The Indiana Jones–inspired Digs, the hotel’s newest suite and by far its most extravagant, comes closest to the style of Henderson and Massa’s nearby house, which they’ve decorated in what Henderson calls “a sort of over-the-top Gothic style, with a 15th-century gargoyle chandelier.” Henderson is quick to point out that the Digs’ digs are rather cushier. The new suite, a three-bedroom standalone cottage, features among its “amenities” an Aztec idol whose flame-shooting head lights up the sitting area from inside a coin-strewn fireplace, a hidden cave from which you can peer into the adjacent room through the eye-holes of antique masks, and a glittering gold shower with a fish tank for a wall. And the fish tank really is the coup de grâce. The creatures inside are as bizarre as their surroundings, from a sad-faced lion fish drifting somberly about to a blocky-bodied fellow (a dogfish puffer) who appears to sport a toothy smile. Naturally, they’ve been tasked with guarding a sunken Cleopatra sarcophagus.

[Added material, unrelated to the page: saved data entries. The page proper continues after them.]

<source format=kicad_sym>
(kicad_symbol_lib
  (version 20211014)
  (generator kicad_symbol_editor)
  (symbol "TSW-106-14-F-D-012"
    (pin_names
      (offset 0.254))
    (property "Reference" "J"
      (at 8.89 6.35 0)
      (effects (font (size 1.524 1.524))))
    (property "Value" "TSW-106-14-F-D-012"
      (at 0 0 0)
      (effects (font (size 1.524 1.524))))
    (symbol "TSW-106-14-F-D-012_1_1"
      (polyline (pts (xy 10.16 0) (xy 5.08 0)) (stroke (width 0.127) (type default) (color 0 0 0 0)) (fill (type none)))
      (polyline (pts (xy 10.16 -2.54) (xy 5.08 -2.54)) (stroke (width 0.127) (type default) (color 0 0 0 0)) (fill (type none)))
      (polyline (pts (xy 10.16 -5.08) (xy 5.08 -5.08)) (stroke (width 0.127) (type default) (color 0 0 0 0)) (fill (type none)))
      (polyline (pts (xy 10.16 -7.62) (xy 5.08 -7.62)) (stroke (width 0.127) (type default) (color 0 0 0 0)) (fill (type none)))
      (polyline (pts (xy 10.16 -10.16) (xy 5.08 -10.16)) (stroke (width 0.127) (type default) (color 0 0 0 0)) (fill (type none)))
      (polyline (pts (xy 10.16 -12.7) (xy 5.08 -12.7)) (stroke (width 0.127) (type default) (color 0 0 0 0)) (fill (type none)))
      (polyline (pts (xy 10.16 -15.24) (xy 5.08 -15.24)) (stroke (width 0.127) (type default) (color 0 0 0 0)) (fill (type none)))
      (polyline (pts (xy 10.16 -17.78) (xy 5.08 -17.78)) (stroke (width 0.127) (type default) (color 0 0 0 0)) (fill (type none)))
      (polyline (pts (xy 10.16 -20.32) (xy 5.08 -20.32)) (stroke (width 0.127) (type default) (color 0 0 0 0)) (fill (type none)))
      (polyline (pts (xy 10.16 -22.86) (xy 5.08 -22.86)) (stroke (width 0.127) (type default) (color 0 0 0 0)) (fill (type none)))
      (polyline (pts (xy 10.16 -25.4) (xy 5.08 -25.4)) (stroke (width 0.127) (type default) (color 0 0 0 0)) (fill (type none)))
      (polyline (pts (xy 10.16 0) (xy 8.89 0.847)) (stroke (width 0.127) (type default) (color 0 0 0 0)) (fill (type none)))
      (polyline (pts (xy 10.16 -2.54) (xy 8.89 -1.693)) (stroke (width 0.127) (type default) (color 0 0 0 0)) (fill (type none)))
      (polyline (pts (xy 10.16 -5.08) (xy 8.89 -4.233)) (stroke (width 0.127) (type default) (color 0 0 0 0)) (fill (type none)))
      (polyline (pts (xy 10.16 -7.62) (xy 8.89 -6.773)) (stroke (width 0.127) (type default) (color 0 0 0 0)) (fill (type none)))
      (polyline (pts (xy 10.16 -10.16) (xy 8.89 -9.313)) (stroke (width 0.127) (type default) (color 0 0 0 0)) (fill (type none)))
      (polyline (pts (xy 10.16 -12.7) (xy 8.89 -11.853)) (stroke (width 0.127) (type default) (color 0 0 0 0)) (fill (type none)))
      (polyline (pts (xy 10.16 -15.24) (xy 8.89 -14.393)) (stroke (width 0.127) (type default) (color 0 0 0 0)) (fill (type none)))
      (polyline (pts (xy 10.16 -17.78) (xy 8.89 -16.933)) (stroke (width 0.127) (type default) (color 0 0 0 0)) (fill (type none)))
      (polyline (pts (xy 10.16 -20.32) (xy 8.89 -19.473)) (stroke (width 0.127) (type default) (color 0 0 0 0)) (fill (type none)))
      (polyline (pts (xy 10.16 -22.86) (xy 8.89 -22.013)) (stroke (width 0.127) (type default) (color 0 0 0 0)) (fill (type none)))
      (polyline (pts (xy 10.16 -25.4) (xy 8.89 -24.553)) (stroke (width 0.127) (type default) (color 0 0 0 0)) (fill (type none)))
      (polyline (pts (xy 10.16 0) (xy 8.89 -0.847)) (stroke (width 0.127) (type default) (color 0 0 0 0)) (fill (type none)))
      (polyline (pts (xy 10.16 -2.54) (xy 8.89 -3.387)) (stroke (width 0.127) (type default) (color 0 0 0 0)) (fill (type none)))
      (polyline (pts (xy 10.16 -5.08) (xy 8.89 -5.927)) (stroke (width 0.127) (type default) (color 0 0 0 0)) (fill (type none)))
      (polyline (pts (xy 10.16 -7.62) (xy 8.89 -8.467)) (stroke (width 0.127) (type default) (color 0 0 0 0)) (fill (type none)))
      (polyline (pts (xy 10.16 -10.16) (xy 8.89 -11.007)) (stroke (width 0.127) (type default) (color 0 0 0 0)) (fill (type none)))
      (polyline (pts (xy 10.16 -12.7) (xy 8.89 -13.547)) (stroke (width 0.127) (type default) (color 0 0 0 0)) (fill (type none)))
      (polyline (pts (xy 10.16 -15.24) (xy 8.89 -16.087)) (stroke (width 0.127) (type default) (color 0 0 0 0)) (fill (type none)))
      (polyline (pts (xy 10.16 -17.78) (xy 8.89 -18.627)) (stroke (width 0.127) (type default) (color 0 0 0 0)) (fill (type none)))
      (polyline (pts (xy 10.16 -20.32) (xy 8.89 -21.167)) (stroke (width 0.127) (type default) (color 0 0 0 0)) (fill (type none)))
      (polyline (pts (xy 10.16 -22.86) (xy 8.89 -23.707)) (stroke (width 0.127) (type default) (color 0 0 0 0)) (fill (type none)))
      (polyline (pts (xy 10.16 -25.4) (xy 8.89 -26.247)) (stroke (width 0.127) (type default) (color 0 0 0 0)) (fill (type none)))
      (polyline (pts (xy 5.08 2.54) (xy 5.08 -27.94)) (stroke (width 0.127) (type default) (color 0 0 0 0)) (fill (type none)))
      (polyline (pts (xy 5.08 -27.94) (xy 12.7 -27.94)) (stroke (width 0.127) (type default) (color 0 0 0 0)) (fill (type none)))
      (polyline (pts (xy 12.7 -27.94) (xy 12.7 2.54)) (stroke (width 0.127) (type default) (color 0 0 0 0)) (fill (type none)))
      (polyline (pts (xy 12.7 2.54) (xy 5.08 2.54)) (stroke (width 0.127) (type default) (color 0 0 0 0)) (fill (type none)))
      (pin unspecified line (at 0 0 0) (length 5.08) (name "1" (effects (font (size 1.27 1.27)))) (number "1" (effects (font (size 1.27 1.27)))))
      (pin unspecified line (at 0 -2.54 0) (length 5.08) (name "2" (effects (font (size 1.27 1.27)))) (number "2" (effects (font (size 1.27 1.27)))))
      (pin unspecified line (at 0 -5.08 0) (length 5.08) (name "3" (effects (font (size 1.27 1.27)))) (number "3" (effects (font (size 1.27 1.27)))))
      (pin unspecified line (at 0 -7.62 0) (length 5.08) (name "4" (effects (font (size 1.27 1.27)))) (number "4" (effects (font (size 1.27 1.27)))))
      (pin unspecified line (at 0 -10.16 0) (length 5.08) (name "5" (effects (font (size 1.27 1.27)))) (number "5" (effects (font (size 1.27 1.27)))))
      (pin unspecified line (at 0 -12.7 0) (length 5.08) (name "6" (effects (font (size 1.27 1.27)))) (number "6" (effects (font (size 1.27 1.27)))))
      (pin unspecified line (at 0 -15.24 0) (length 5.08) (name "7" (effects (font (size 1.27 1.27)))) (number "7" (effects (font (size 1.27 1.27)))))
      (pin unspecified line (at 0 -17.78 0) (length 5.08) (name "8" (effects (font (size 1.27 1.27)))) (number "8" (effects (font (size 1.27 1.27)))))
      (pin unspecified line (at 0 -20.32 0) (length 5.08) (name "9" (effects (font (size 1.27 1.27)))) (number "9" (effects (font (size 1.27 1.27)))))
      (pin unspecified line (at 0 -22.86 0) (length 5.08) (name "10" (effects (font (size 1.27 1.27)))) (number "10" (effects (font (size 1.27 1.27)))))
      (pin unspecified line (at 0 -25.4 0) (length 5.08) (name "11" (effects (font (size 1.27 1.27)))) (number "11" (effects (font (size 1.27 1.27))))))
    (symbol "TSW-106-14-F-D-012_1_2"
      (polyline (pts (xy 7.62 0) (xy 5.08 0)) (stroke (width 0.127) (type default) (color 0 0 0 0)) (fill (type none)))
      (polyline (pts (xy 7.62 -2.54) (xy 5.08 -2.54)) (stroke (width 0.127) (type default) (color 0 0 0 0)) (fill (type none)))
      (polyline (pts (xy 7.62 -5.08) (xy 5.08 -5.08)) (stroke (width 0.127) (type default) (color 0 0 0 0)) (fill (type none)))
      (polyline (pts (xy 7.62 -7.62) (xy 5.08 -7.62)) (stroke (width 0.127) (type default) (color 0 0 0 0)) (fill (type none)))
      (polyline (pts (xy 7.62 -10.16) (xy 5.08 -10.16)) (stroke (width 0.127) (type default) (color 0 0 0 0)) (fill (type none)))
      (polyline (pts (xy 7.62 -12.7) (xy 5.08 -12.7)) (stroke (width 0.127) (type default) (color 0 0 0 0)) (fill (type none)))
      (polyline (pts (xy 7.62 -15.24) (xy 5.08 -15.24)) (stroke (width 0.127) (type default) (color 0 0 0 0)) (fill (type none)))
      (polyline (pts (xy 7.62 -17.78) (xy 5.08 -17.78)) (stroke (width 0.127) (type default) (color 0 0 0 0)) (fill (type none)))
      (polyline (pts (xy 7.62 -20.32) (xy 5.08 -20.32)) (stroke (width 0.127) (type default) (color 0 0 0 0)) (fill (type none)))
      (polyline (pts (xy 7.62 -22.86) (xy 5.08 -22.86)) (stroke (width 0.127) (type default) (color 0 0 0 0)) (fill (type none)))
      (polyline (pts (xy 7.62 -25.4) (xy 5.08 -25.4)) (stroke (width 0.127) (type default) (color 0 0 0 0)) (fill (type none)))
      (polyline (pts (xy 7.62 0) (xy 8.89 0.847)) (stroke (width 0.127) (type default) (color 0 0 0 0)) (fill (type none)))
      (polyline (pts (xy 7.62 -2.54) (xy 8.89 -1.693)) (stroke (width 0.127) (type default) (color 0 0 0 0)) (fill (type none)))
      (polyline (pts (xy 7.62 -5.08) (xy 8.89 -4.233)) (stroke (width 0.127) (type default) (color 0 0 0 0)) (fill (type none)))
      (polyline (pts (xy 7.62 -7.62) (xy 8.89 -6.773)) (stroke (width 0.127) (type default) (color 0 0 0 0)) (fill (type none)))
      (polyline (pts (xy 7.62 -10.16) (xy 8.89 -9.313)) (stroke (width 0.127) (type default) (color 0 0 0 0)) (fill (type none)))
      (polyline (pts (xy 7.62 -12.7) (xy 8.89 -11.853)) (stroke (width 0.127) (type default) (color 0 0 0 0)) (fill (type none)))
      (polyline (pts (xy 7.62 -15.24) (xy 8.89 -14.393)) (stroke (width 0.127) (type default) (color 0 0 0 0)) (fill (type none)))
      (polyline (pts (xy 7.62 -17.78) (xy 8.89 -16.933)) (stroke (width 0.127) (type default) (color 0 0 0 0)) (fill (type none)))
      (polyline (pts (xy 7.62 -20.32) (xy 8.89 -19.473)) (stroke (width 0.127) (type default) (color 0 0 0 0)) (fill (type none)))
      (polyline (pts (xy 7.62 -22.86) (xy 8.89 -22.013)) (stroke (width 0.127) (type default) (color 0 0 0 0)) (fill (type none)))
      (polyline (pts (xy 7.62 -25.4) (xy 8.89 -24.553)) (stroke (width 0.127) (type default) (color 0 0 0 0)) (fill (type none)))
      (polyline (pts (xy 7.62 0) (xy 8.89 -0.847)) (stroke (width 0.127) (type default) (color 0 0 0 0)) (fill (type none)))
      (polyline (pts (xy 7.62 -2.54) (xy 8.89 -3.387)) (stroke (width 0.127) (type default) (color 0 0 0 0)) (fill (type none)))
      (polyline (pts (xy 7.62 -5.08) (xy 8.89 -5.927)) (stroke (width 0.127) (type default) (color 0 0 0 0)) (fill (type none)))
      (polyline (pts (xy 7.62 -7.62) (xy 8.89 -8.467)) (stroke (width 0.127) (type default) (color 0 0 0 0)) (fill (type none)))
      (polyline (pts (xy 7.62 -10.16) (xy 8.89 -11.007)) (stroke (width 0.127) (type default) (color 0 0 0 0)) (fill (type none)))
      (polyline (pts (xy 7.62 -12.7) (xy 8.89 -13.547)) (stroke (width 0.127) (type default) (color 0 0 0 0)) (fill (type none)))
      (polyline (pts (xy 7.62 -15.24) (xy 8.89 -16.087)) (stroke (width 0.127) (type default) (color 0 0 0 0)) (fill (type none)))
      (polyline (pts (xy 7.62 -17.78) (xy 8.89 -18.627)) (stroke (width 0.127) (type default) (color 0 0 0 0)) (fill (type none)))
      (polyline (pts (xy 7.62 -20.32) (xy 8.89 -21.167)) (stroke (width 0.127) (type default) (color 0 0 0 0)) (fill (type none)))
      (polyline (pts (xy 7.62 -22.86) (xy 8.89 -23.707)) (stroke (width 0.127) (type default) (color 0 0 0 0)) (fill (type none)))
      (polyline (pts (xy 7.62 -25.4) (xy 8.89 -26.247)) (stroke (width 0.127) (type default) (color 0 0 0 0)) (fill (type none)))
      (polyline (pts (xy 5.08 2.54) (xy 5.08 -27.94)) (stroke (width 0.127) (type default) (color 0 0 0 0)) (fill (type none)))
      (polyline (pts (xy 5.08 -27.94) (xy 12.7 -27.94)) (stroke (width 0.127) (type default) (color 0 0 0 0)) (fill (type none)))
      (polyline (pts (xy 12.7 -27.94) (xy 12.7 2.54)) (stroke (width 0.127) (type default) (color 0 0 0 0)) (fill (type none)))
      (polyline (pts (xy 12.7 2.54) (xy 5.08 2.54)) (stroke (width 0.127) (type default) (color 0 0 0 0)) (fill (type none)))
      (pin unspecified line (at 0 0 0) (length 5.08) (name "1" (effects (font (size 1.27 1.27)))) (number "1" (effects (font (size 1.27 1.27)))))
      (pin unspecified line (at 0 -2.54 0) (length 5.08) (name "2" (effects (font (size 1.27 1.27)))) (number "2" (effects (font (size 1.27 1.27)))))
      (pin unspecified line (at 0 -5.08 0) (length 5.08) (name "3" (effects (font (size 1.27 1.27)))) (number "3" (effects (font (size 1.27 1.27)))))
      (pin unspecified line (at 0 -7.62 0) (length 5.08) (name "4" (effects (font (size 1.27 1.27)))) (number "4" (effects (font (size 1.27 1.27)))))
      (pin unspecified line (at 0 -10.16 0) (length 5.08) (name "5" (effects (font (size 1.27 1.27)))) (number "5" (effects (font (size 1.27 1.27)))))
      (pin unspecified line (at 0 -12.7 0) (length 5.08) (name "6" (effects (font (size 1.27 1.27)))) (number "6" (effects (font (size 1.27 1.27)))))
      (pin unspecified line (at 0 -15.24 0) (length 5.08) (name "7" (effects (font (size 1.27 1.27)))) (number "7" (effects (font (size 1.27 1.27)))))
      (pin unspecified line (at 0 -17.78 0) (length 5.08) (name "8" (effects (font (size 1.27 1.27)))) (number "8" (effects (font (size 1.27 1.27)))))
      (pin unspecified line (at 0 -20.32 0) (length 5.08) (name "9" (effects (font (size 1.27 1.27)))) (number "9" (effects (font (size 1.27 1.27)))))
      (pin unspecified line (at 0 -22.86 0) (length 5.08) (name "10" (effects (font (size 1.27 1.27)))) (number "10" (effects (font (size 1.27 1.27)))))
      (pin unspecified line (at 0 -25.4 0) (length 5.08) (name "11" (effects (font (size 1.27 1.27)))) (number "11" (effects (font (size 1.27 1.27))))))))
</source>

To bring it all to life, Massa, who worked in set construction in the years when he and Henderson lived in New York City, works with a team of artists and craftspeople assembled over the years — some of them old acquaintances and even former guests. “Take our Maryann’s Coconut Cream Pie room,” Henderson says, “which is like being inside a pie. Joseph somehow immediately knew what I was thinking.” It took six months to build, and the results were pretty impressive, from the meringue-like plaster globs hanging from the ceiling to the pie-shaped bed to the scent of coconut wafting through the room, an experiment in total commitment to a concept. Or as Henderson puts it, “We totally nailed it.”